At the end of Playing Changes is a list: The 129 Essential Albums of the Twenty-First Century (So Far). I organized these by year, and then alphabetically by artist name. I'll be running them down here, in that order. (No one appears more than once as a leader, though there’s ample overlap in personnel.)
One subject that comes in for close examination in Playing Changes is the rise of jazz historicism and, in particular, jazz repertory. The act of revisiting a body of work, or recreating the sound of a band, became so commonplace as to seem like the center of the action. To be a jazz musician was, in the popular view, to be an archivist, a nostalgist, a historical reenactor.
But there was also a renegade strain of jazz repertory, one that saw the past less as a monument than as a playground. Enter clarinetist Don Byron, whose emergence on the 1990s Downtown Scene was a significant event. The first Byron I ever heard — and I have no idea why this crossed my path, as a high school sophomore in Honolulu — was a cassette copy of Don Byron Plays the Music of Mickey Katz, his unruly tribute to a klezmer clarinet hero and Borscht-style comedy king. Later there came Bug Music, a celebration of John Kirby and Raymond Scott.
So there was precedent in Byron's career for an album like Ivey-Divey, which he patterned after a 1946 album titled The Lester Young Trio, with Young on tenor saxophone, Nat King Cole on piano and Buddy Rich on drums. Byron had come to this album as a consequence of his tenor saxophone studies, finding an irresistible pull not only in Young's suave playing but also in the chemistry of the trio. When I spoke with Byron about Ivey-Divey for a feature in JazzTimes, he had some insightful things to say about the original album, and the ways in which it still resonated on a modern frequency for him. Here's a quote-heavy passage from the piece:
“You don’t really notice that there’s no bass there,” Byron says. “Which means that everybody is really contributing to the feeling of the form of the song. And I think when you’re missing something like bass, it just makes everybody have to work harder. But there’s also something really orchestral about that record. Some of the duet stuff between Buddy Rich and Nat ‘King’ Cole really shows an orchestral way of thinking. It’s not about playing jazz where there’s a racket that goes on all the time, and you just do your role in the racket.
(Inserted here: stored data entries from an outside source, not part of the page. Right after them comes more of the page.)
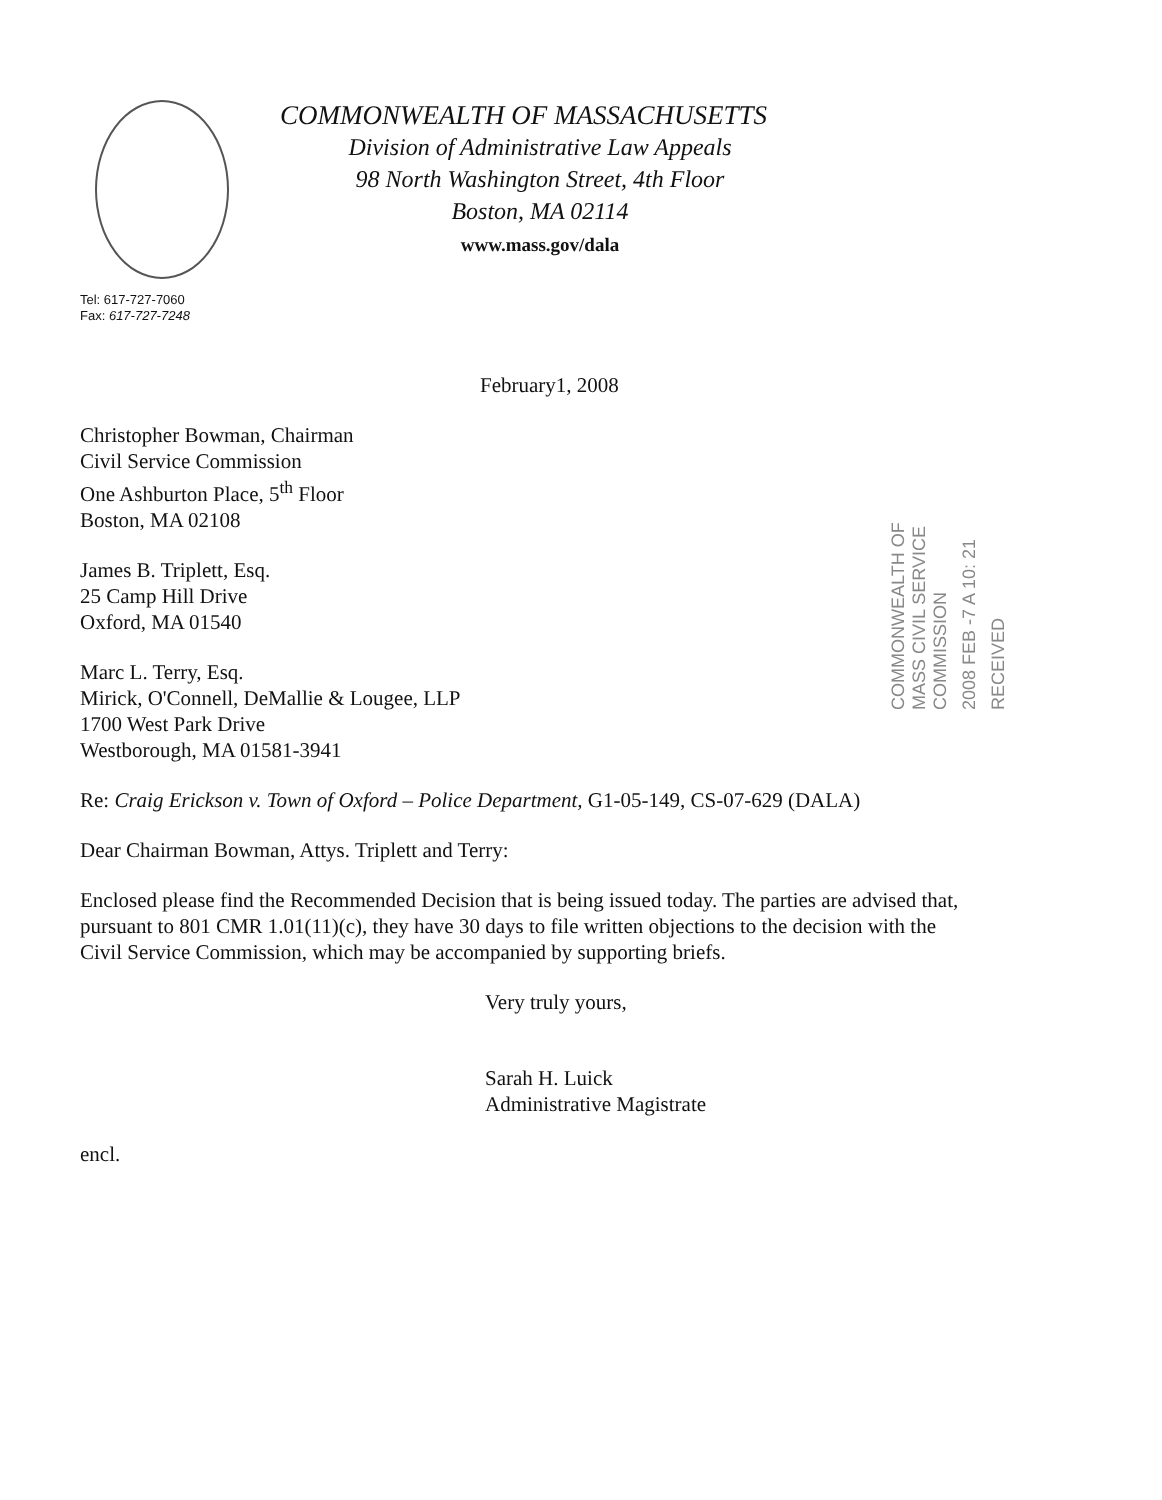COMMONWEALTH OF MASSACHUSETTS
Division of Administrative Law Appeals
98 North Washington Street, 4th Floor
Boston, MA 02114
www.mass.gov/dala
Tel: 617-727-7060
Fax: 617-727-7248
COMMONWEALTH OF MASS CIVIL SERVICE COMMISSION
2008 FEB -7 A 10: 21
RECEIVED
February1, 2008
Christopher Bowman, Chairman
Civil Service Commission
One Ashburton Place, 5<sup>th</sup> Floor
Boston, MA 02108
James B. Triplett, Esq.
25 Camp Hill Drive
Oxford, MA 01540
Marc L. Terry, Esq.
Mirick, O'Connell, DeMallie & Lougee, LLP
1700 West Park Drive
Westborough, MA 01581-3941
Re: Craig Erickson v. Town of Oxford – Police Department, G1-05-149, CS-07-629 (DALA)
Dear Chairman Bowman, Attys. Triplett and Terry:
Enclosed please find the Recommended Decision that is being issued today. The parties are advised that, pursuant to 801 CMR 1.01(11)(c), they have 30 days to file written objections to the decision with the Civil Service Commission, which may be accompanied by supporting briefs.
Very truly yours,
Sarah H. Luick
Administrative Magistrate
encl.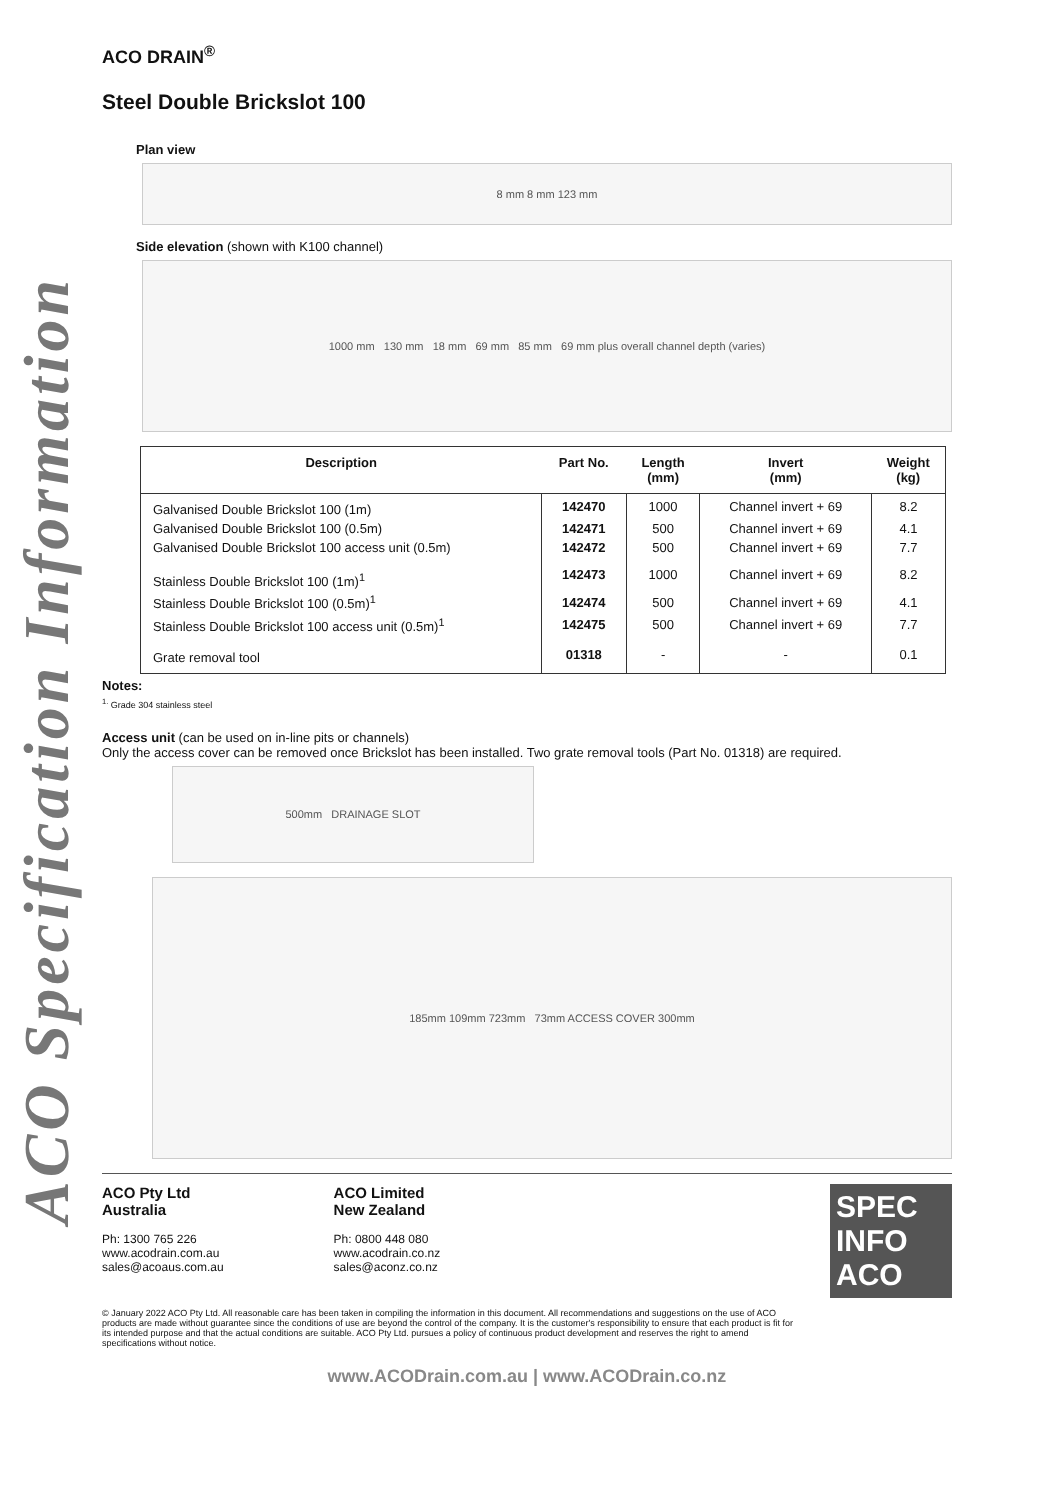ACO Specification Information
ACO DRAIN<sup>®</sup>
Steel Double Brickslot 100
Plan view
8 mm 8 mm 123 mm
Side elevation (shown with K100 channel)
1000 mm 130 mm 18 mm 69 mm 85 mm 69 mm plus overall channel depth (varies)
| Description | Part No. | Length (mm) | Invert (mm) | Weight (kg) |
| --- | --- | --- | --- | --- |
| Galvanised Double Brickslot 100 (1m) | 142470 | 1000 | Channel invert + 69 | 8.2 |
| Galvanised Double Brickslot 100 (0.5m) | 142471 | 500 | Channel invert + 69 | 4.1 |
| Galvanised Double Brickslot 100 access unit (0.5m) | 142472 | 500 | Channel invert + 69 | 7.7 |
| Stainless Double Brickslot 100 (1m)<sup>1</sup> | 142473 | 1000 | Channel invert + 69 | 8.2 |
| Stainless Double Brickslot 100 (0.5m)<sup>1</sup> | 142474 | 500 | Channel invert + 69 | 4.1 |
| Stainless Double Brickslot 100 access unit (0.5m)<sup>1</sup> | 142475 | 500 | Channel invert + 69 | 7.7 |
| Grate removal tool | 01318 | - | - | 0.1 |
Notes:
<sup>1.</sup> Grade 304 stainless steel
Access unit (can be used on in-line pits or channels)
Only the access cover can be removed once Brickslot has been installed. Two grate removal tools (Part No. 01318) are required.
500mm DRAINAGE SLOT
185mm 109mm 723mm 73mm ACCESS COVER 300mm
ACO Pty Ltd
Australia
Ph: 1300 765 226
www.acodrain.com.au
sales@acoaus.com.au
ACO Limited
New Zealand
Ph: 0800 448 080
www.acodrain.co.nz
sales@aconz.co.nz
SPEC INFO
ACO
© January 2022 ACO Pty Ltd. All reasonable care has been taken in compiling the information in this document. All recommendations and suggestions on the use of ACO products are made without guarantee since the conditions of use are beyond the control of the company. It is the customer's responsibility to ensure that each product is fit for its intended purpose and that the actual conditions are suitable. ACO Pty Ltd. pursues a policy of continuous product development and reserves the right to amend specifications without notice.
www.ACODrain.com.au | www.ACODrain.co.nz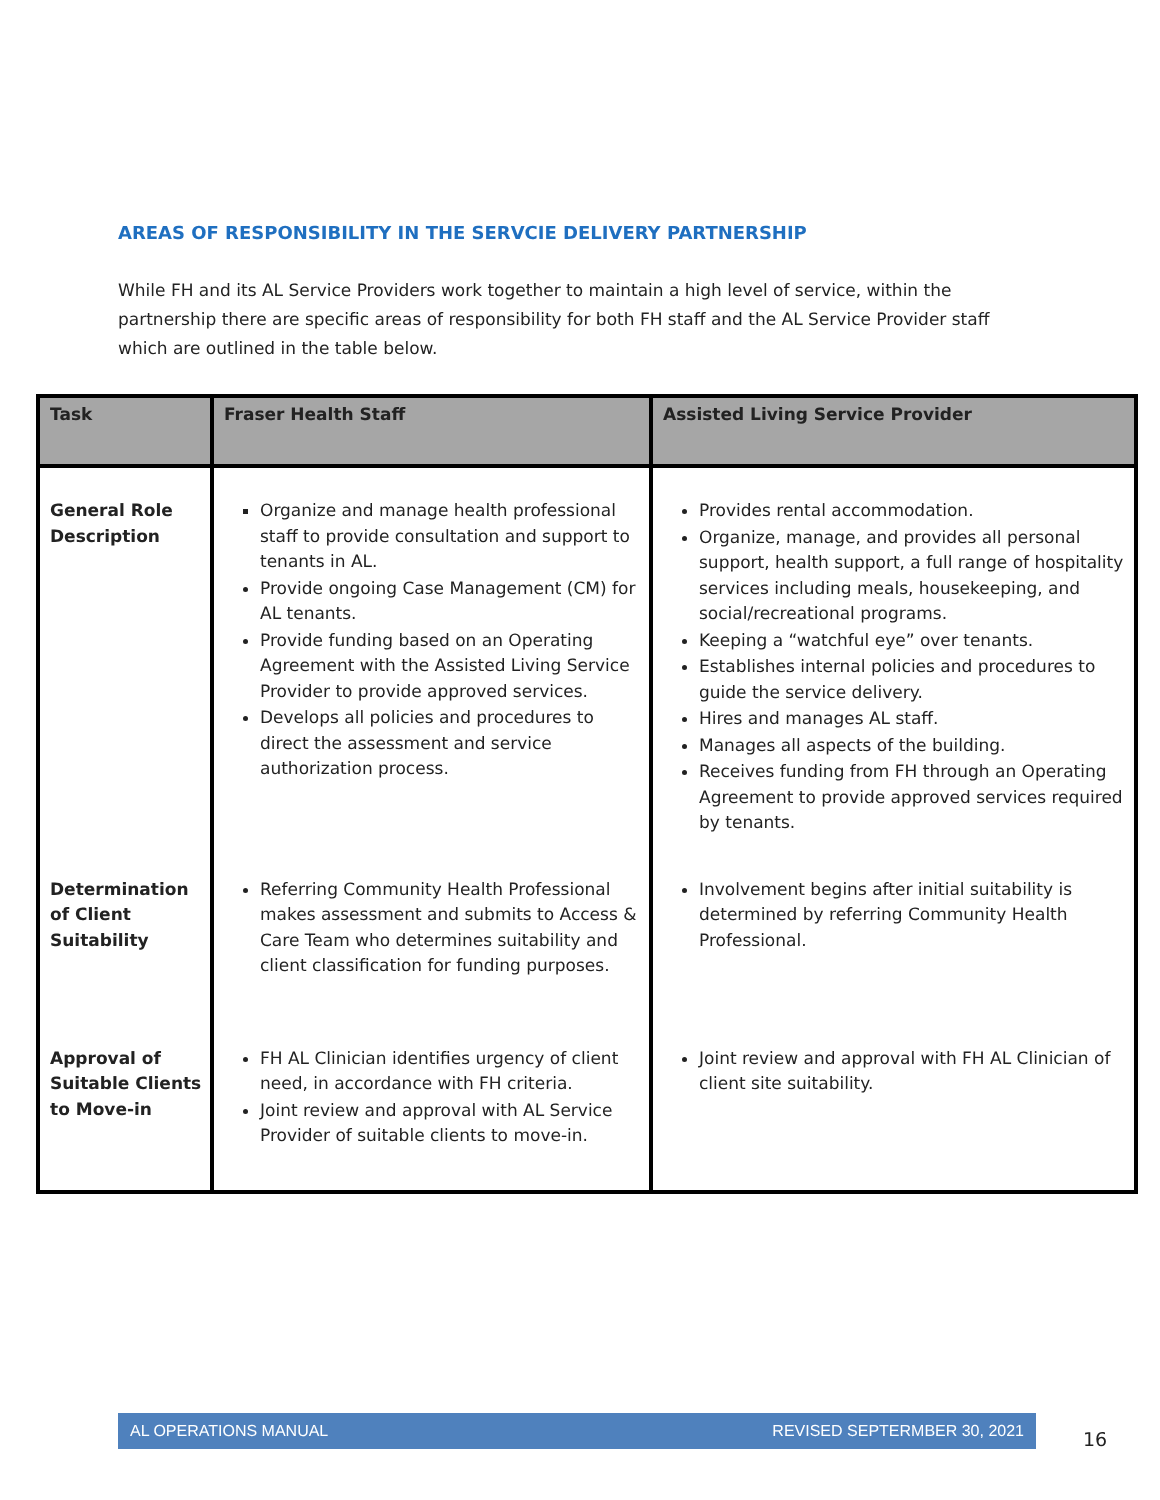AREAS OF RESPONSIBILITY IN THE SERVCIE DELIVERY PARTNERSHIP
While FH and its AL Service Providers work together to maintain a high level of service, within the partnership there are specific areas of responsibility for both FH staff and the AL Service Provider staff which are outlined in the table below.
| Task | Fraser Health Staff | Assisted Living Service Provider |
| --- | --- | --- |
| General Role Description | Organize and manage health professional staff to provide consultation and support to tenants in AL. Provide ongoing Case Management (CM) for AL tenants. Provide funding based on an Operating Agreement with the Assisted Living Service Provider to provide approved services. Develops all policies and procedures to direct the assessment and service authorization process. | Provides rental accommodation. Organize, manage, and provides all personal support, health support, a full range of hospitality services including meals, housekeeping, and social/recreational programs. Keeping a “watchful eye” over tenants. Establishes internal policies and procedures to guide the service delivery. Hires and manages AL staff. Manages all aspects of the building. Receives funding from FH through an Operating Agreement to provide approved services required by tenants. |
| Determination of Client Suitability | Referring Community Health Professional makes assessment and submits to Access & Care Team who determines suitability and client classification for funding purposes. | Involvement begins after initial suitability is determined by referring Community Health Professional. |
| Approval of Suitable Clients to Move-in | FH AL Clinician identifies urgency of client need, in accordance with FH criteria. Joint review and approval with AL Service Provider of suitable clients to move-in. | Joint review and approval with FH AL Clinician of client site suitability. |
AL OPERATIONS MANUAL REVISED SEPTERMBER 30, 2021
16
It’s people really thinking about the sounds that they’re making, in a way that’s different than if there were more people around, or if they were in a different situation. The communication, something about it….” He pauses for a moment. “You know, for me, the way ‘avant-garde’ people play and the way straightahead people play aren’t really two different things. On that record, you see both things coming together. Because some of what they’re playing, it’s not like these are normal voicings or normal things to play; they’re really playing into the sound.”
Perhaps I've buried the lede here. Byron took these ideas and brought them to a pair of musicians from the generations just ahead and just behind him. Inhabiting but transcending the Buddy Rich role was Jack DeJohnette. Answering the bass-less charge of pianism was Jason Moran. Their way of addressing a standard like "I Want to Be Happy" or "I Cover the Waterfront" is respectful but unbound by the usual fealties of style. Their exuberance suggests the thrill of the open road.
And Byron, who insisted to me that Ivey-Divey was "not a repertory record," included some original compositions inspired by his own personnel. One of these is "Abie the Fishman," titled after a Marx Brothers routine. The contour of the tune is très Byron, and the way that Moran and DeJohnette attack it feels utterly contemporary, a reminder of the essential fact at the heart of both Young's trio and this one.